Peter Jackson discusses if he thought that he might be stuck with the Lord of the Rings territory forever:
Not really. When Guillermo (Del Toro) was working on it I was producing it and working on the script - I was enjoying it, I wasn't disliking it.
I thought it would be interesting to have a different sensibility directing the movie so you'd have somebody else's version of a Middle Earth story. But by the time Guillermo left and we were wondering what to do, I just thought, ‘Well, I can imagine the version of The Hobbit that I'd like to see'.
It's not necessarily the film he was going to make, but being part of the production for so long, at that point I'd sort of admitted to myself into the film to such a degree that it was fine to take over, I was completely OK with it. We've got largely the same crew and quite a few of the same cast, so it was a reunion of sorts, which was kind of fun.

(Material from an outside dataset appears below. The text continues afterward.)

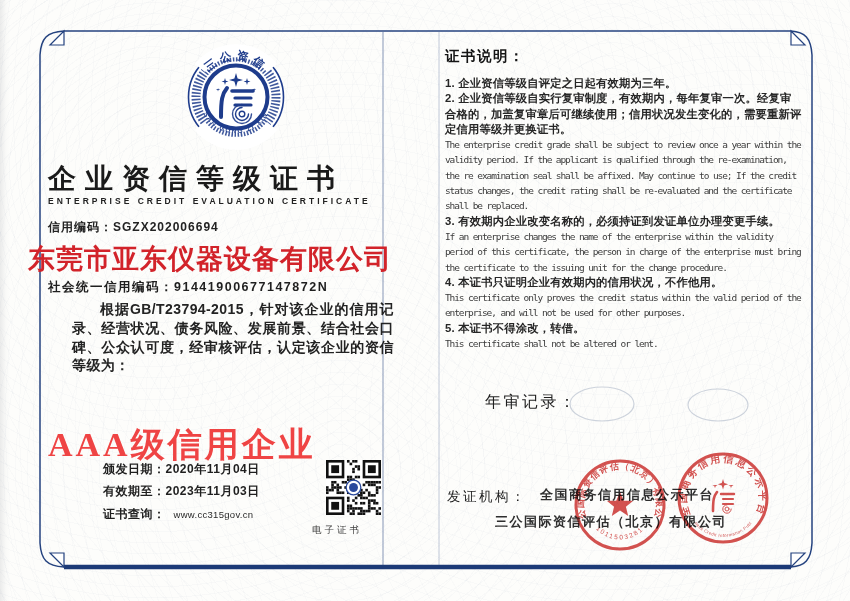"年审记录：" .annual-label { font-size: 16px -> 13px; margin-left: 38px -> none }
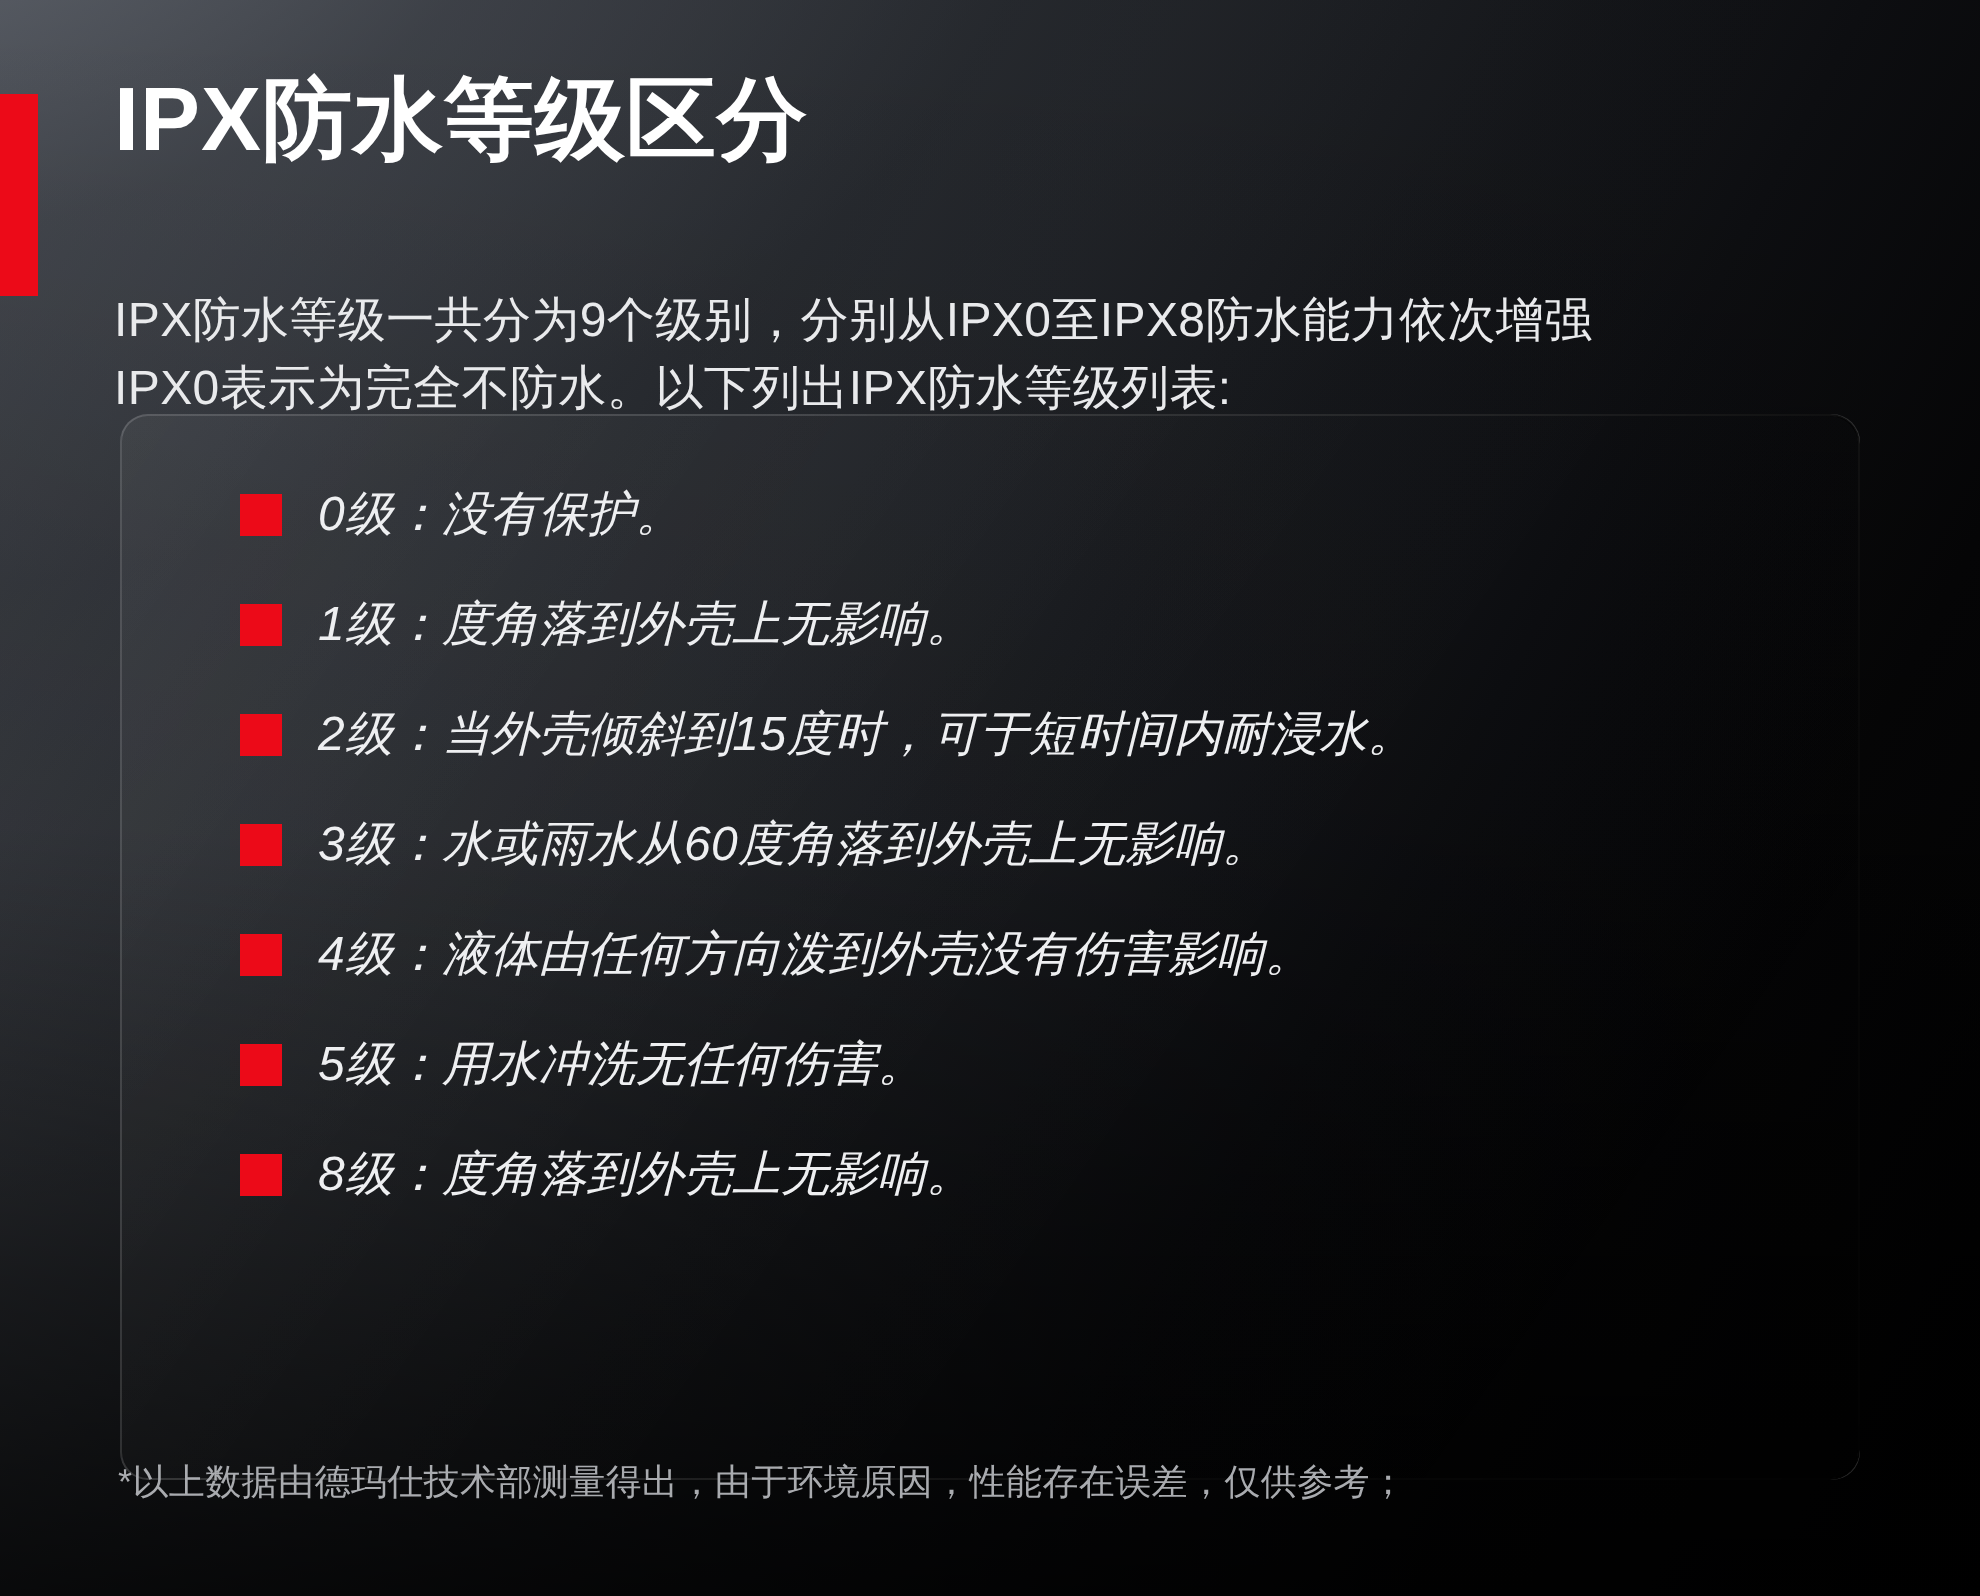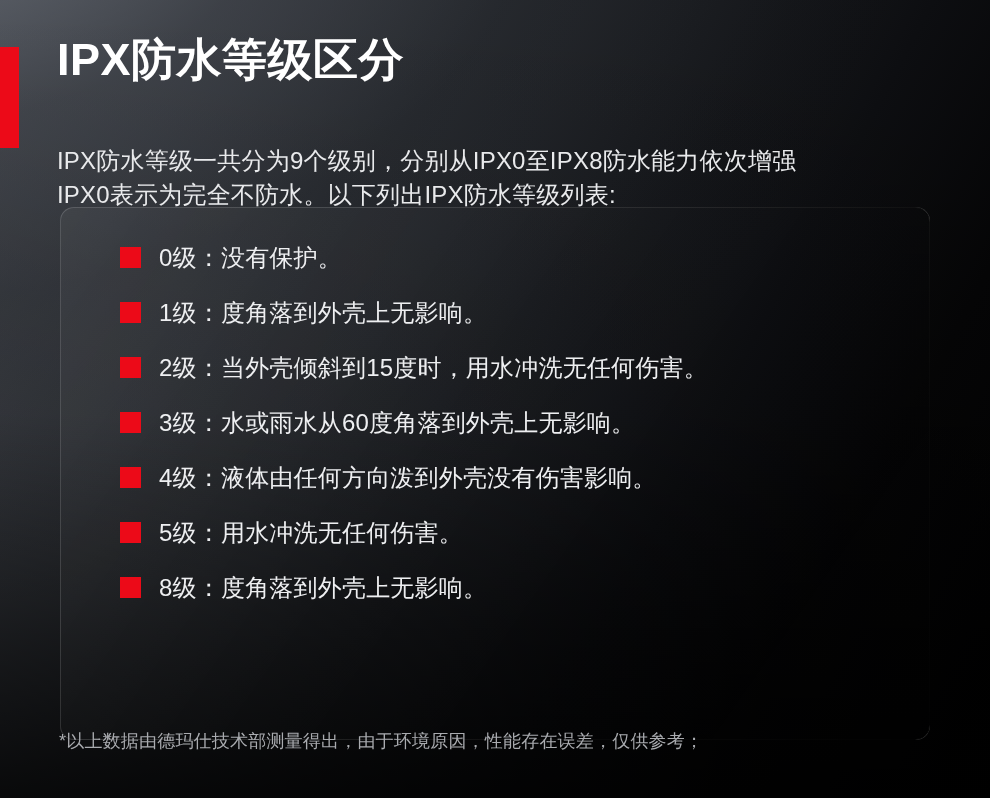"0级：没有保护。" .level-text { font-style: none -> italic }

The director goes to talk about how was the vibe between the actors:
Yeah. Everybody's gotten to know each other very, very well and the spirit's great. I just believe when you're shooting a movie to have the atmosphere on set be friendly, and focused on the work, but have some fun.

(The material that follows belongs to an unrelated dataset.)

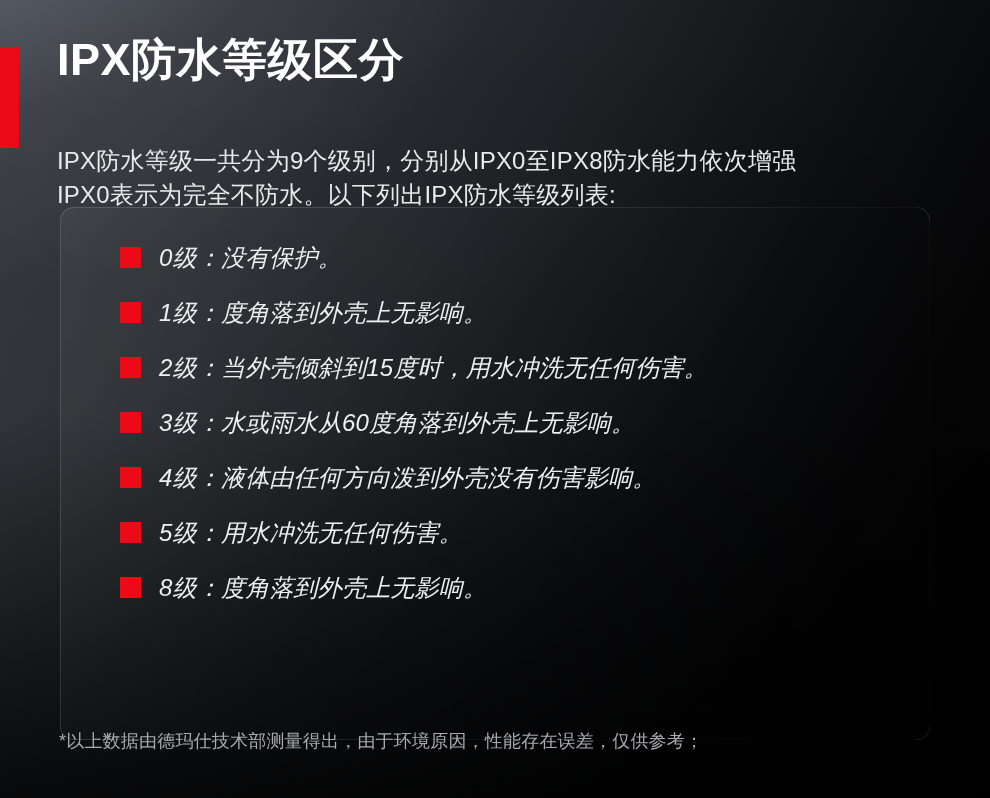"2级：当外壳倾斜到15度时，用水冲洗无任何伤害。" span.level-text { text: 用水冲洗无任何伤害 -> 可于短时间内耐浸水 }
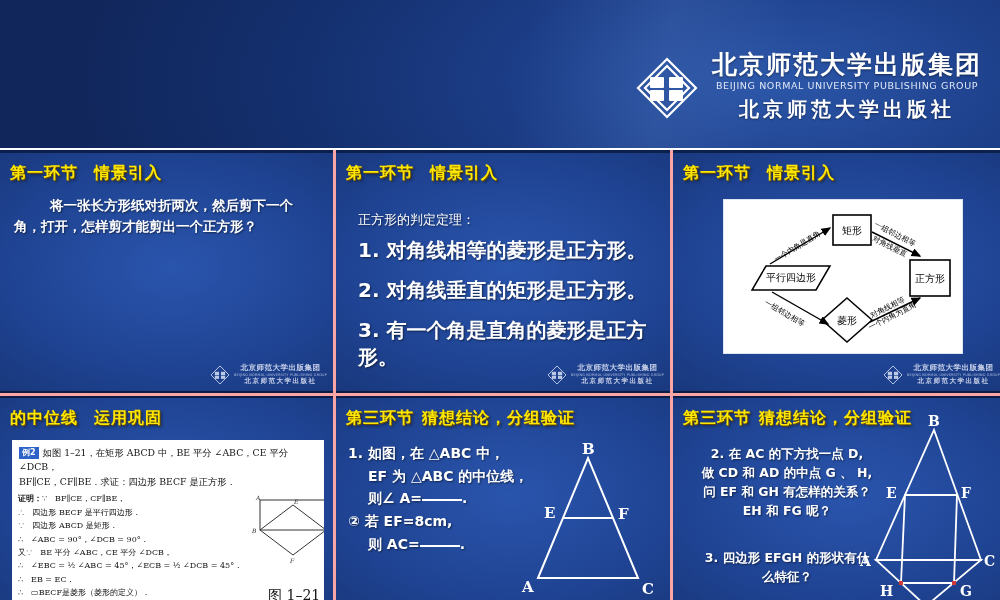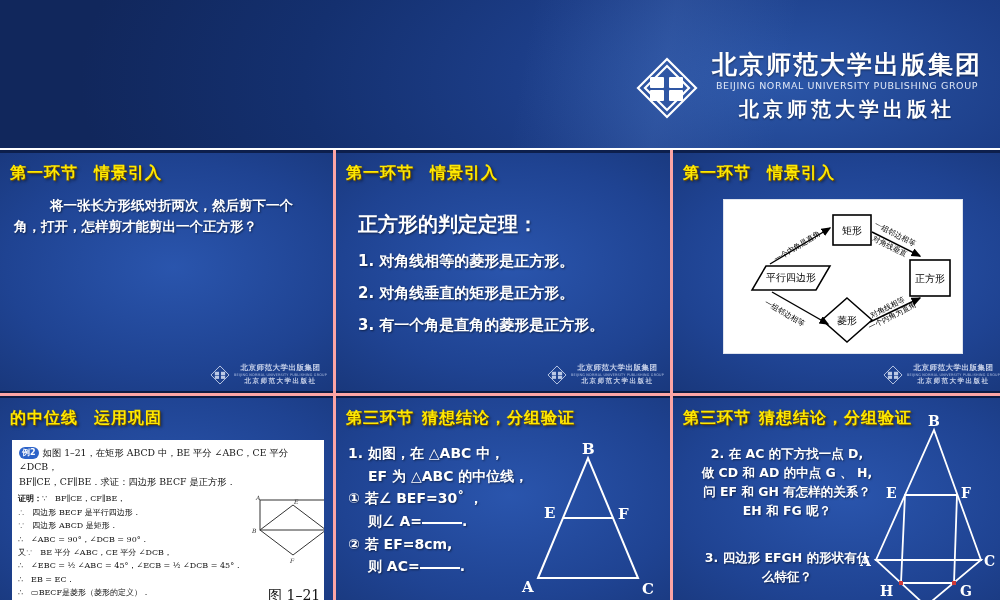"正方形的判定定理：" .s2-lead { font-size: 20px -> 13px; font-weight: 700 -> 400; margin-bottom: 14px -> 8px }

It's a long time to be getting up early in the morning and working 'til late at night - and if you're not enjoying it, you're not going to make a good film. There has to be a spirit on set amongst the cast and the crew that will ultimately rub off on the screen. We're having fun.
Jackson also talked a bit about the use of motion-capture on Tintin, and if the actors may have felt like he was putting them through some strange initiation ritual:
Well fortunately we had Andy Serkis on the cast and he's a motion-capture veteran. So he was very helpful in being able to ease his fellow cast-members into the process. But motion-capture acting is not anything other than performance, you're doing exactly the same thing you would normally do on a film.
It's an interesting process in the sense you don't appear as yourself - that's probably the thing that was amusing them more than anything. Because when you're doing motion-capture in the system that we use, when you look at a take played back on a screen you're seeing the animated characters; you're not seeing a human being, you're seeing a render of Tintin or Captain Haddock or the Thompson Twins.
On Tintin Sequels and the possibility of he directing one:
Well we're just taking them one at a time, but the film's certainly performed really great in the territories it's screened in so far. So I think that the studio's already pretty much got its heart set on a sequel.
The Hobbit: An Unexpected Journey and
The Hobbit: There and Back Again are coming on December 14, 2012 and December 13, 2013, respectively! And
The Adventures of Tintin is now on theaters.